Alternative Nonlinear Filtering Techniques in Geodesy for Dual State and Adaptive Parameter Estimation

Abstract

In many fields of geodesy applications, state and parameter estimation are of major importance within modeling of on-line processes. The fundamental block of such processes is a filter for recursive estimation. Kalman Filter is the well known filter, a simple and efficient algorithm, as an optimal recursive Bayesian estimator for a somewhat restricted class of linear Gaussian problems. However, in the case that state and/or measurement functions are highly non-linear and the density function of process and/or measurement noise are non-Gaussian, classical filters do not yield satisfying estimates. So it is necessary to adopt alternative filtering techniques in order to provide almost optimal results. A number of such filtering techniques will be reviewed in this contribution, but the main focus lays on the sequential Monte Carlo (SMC) estimation. The SMC filter (well known as particle filter) allows to reach this goal numerically, and works properly with nonlinear, non-Gaussian state estimation. The main idea behind the SMC filter is to approximate the posterior PDF by a set of random particles, which can be generated from a known PDF. These particles are propagated through the nonlinear dynamic model.
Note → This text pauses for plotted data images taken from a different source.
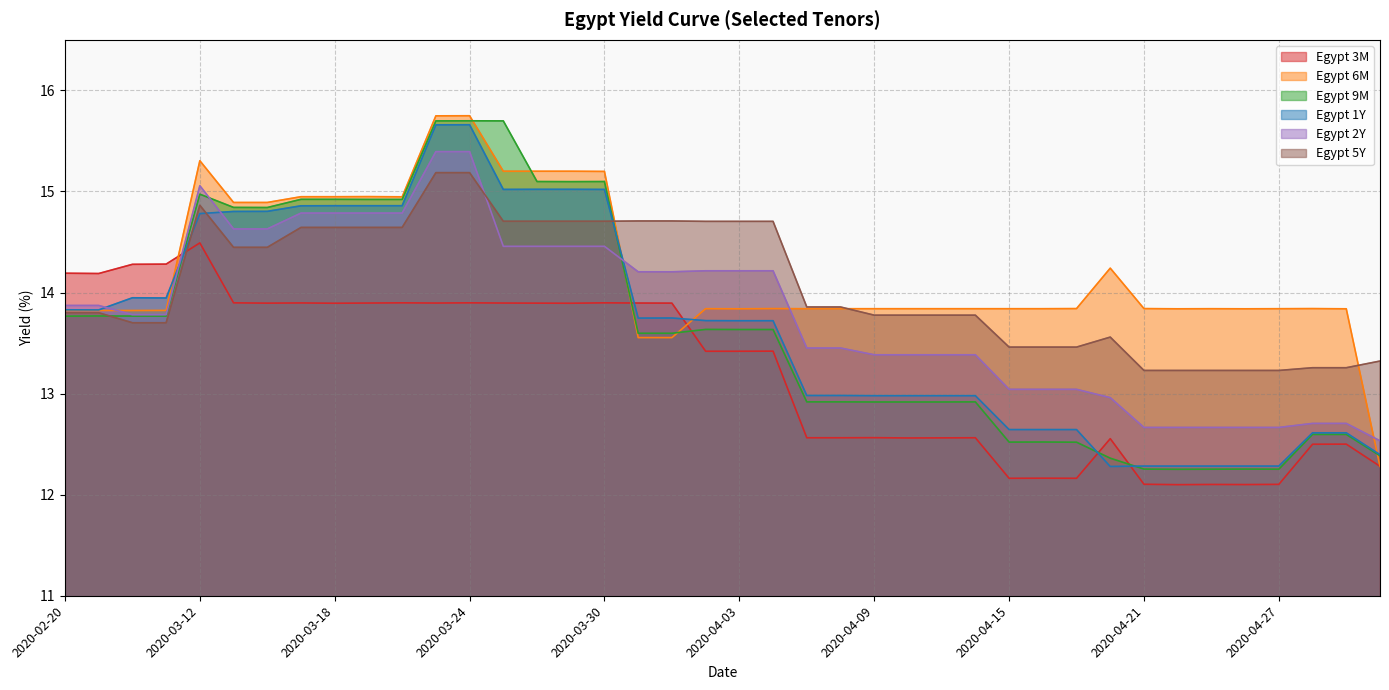

How many values in the Egypt 3M series are below 13?

18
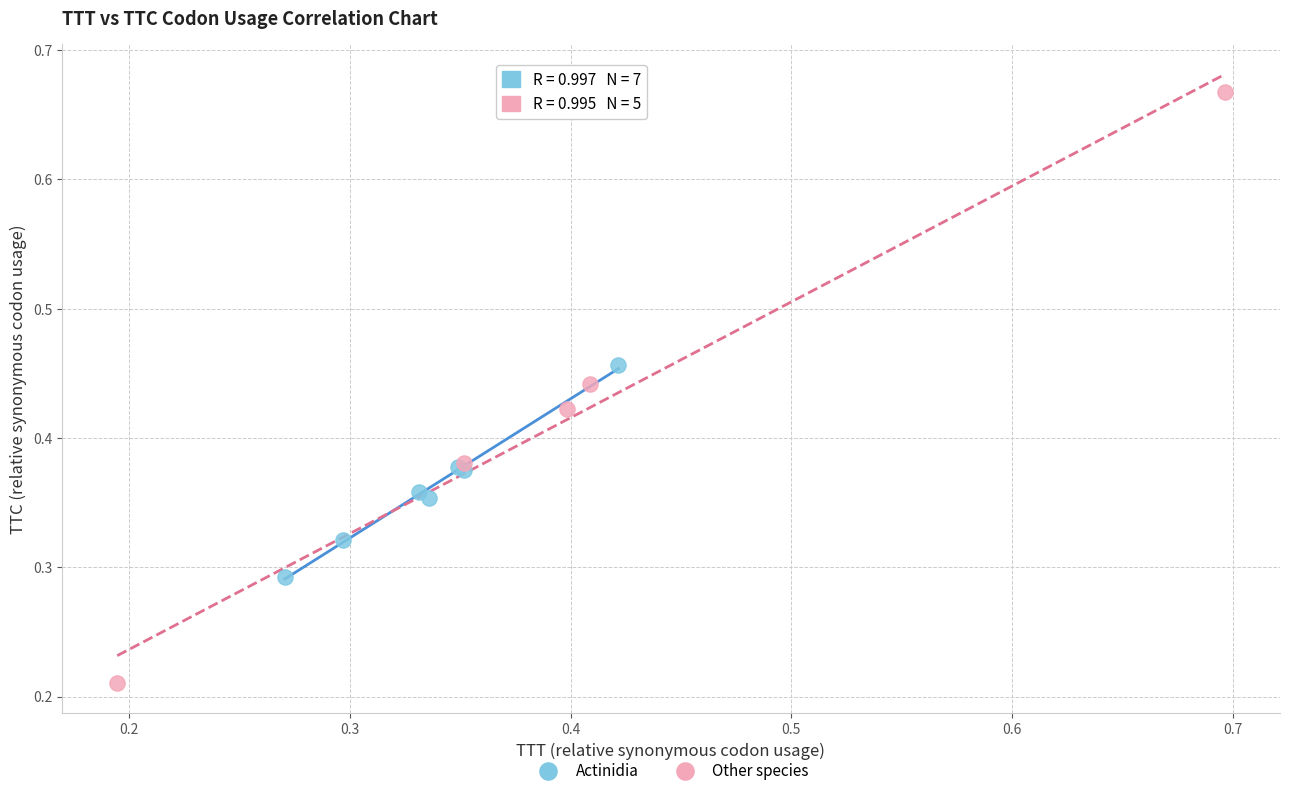

Which series reaches the maximum Y coordinate?

Other species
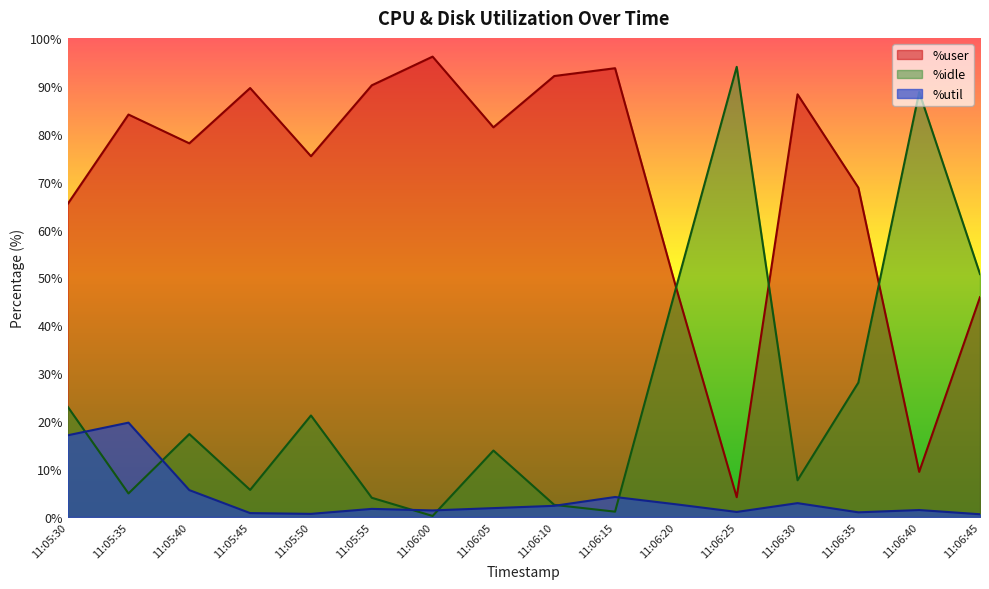

What position from the left is 11:06:20?

11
They are then weighted according to the likelihood of the observations. By means of the particles the true mean and the covariance of the state vector are estimated. However, the computational cost of particle filters has often been considered as their main disadvantage. This occur due to the large, sufficient number of particles to be drawn. Therefore a more efficient approach will be presented, which is based on the combination of SMC filter and the Kalman Filter. The efficiency of the developed filters will be demonstrated through application to a method for direct georeferencing tasks for a multi-sensor system (MSS).